I walked out of the prison last night, it was snowing, getting dark. One of the guards, walking behind me, said, “I’ll trade you coats.” I had on my raccoon coat, I said, “Even this one isn’t warm enough for me.” He put his arm around me, hugged me tight. He was older, looked Irish. He said, “Maybe you need a drink.”
I said, “You are Irish.” He said, “My parents were.” He suddenly looking ashamed for letting a little of himself be known. Another man, walking slightly behind him, was shackled, in leg irons and a chain around his waist. He carried his belongings in a cardboard box.
The guard said, “I’m looking after him.” I nodded. He became distant and we passed through the gates that lock us out, lock us in, lock us everywhere away. I got in my car and thought of you doing three years chained in the hole having bean cake slapped on your face three times a day, breakfast, lunch and dinner, and I thought that’s the saddest thing I know. . . .
There is nothing one man will not do to another.
Slipping into your cell, I wander around lost. I love listening to your breathing. Each night I lie awake imagining it to be my own.
My heart’s a rag. It’s a rag in the wind. It’s a soggy bean cake, a man carrying his only belongings in a box, it’s leg irons for one and Danny being poisoned by cyanide.
There is nothing one person will not do to another.
And out of these nothings, all beginnings come.
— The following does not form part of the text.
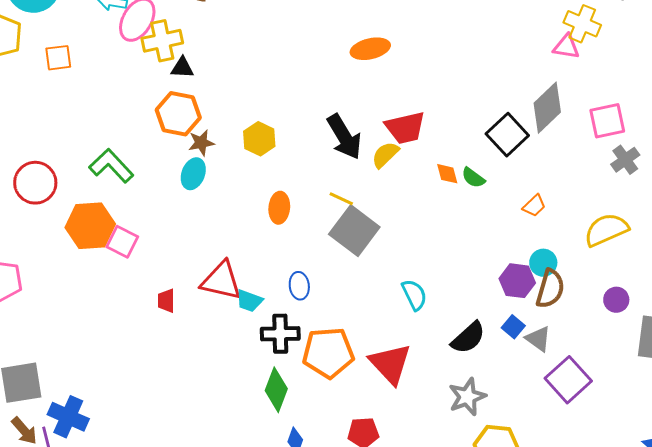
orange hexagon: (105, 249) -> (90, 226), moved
Dear Susan: I love you. All things begin there. Last night on T.V. a woman said she wanted two men. One to be her friend — tolerant, giving, someone to share her life with — then she wanted a more dangerous one, unpredictable, moody, a male animal. She said more. She was articulate and very intelligent — the only thing that bothered me was the impression I got that she wanted the two men in one — and to choose when he would be what.

Dear Stephen: I’m exhausted. My brother and I went shopping with Charlotte. We bought an axe. I spent the rest of the day in the computer room at the University working on The Joy of Sexual Failure, the chapter called “Total Failure,” where sex leads to death. It’s distasteful, after awhile, to be writing about men who only get off when they eat the toenail clippings of cadavers. Put me off my lunch, rather. One man, who used to close his penis in the toilet until it turned black and dropped off, believed that erections were caused by poor muscle control. I would think it was the contrary, but then I’m not a man. I just went into the kitchen and Bill Deverell was there playing Mr. Potato Head with Charlotte and Matt Cohen.

Dear Susan: My cell was ransacked this morning. I took my writing with me. We’re still locked down. They’re still searching. Why is it that every time someone gets killed they take all my extra underwear? They came up here looking for murder weapons and left with all the shelves and hangers and seven television sets. Maybe the guy was killed by multiple television reruns. Poor Eddy. Heard he was coming in off the rink. He’s a goalie — it’s like a fish out of water, a goalie off the ice. Too cold. Why did I let you leave?

Dear Stephen: I left, but I didn’t leave you. How can I leave you, even for sleep? A minute is too long. For the rest of my life I want to write to you. I want to sit like this and write. Nothing more but letters to you. And nothing less.